QuickStats: Percentage of Adults Aged ≥18 Years Who Have a Usual Place for Health Care,* by Race and Hispanic Subpopulation† — National Health Interview Survey, United States, 2010§
* Based on "Yes" and "There is more than one place" responses to the following question: "Is there a place that you usually go to when you are sick or need advice about your health?" The usual place to go for health care does not include a hospital emergency department. Unknowns were not included in the denominators when calculating percentages.
† Persons of Hispanic ethnicity might be of any race or combination of races.
§ Estimates are based on household interviews of a sample of the U.S. civilian, noninstitutionalized population. Estimates are age adjusted using the projected 2000 U.S. population as the standard population and using four age groups: 18–44 years, 45–64 years, 65–74 years, and ≥75 years.
¶ 95% confidence interval.
Hispanic adults (71.8%) were less likely to have a usual place for health care than non-Hispanic white adults (84.7%) and non-Hispanic black adults (80.0%). Among the five Hispanic subpopulations, Puerto Rican adults (81.9%) were more likely to have a usual place for health care compared with Mexican adults (70.5%), Cuban adults (72.6%), and Central or South American adults (67.7%).

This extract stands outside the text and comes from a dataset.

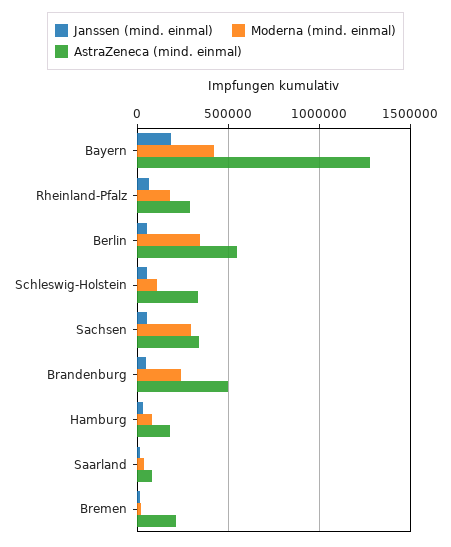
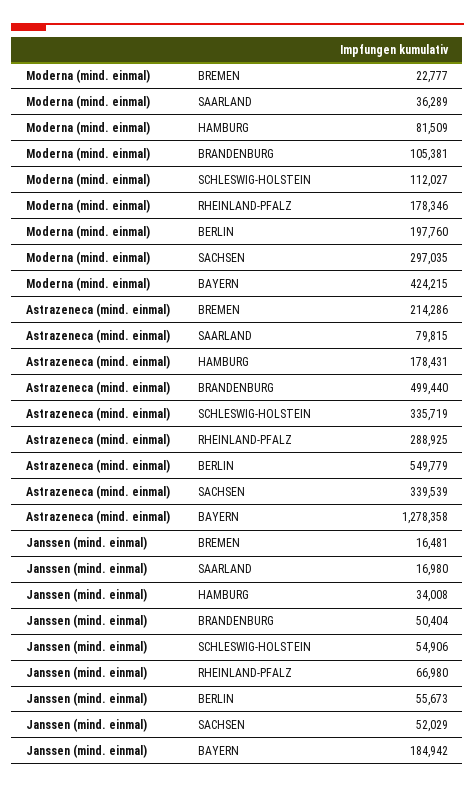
Moderna (mind. einmal), Berlin: 350000 -> 197760
Moderna (mind. einmal), Brandenburg: 250000 -> 105381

Source: National Health Interview Survey, 2010 data. Available at http://www.cdc.gov/nchs/nhis.htm.
Reported by: Gulnur Freeman, MPA, email@example.com, 301-458-4085; Patricia F. Adams.
Alternate Text: The figure above shows the percentage of adults aged ≥18 years who have a usual place for health care, by race and Hispanic subpopulation in the United States during 2010, according to the National Health Interview Survey. Hispanic adults (71.8%) were less likely to have a usual place for health care than non-Hispanic white adults (84.7%) and non-Hispanic black adults (80.0%). Among the five Hispanic subpopulations, Puerto Rican adults (81.9%) were more likely to have a usual place for health care compared with Mexican adults (70.5%), Cuban adults (72.6%), and Central and South American adults (67.7%).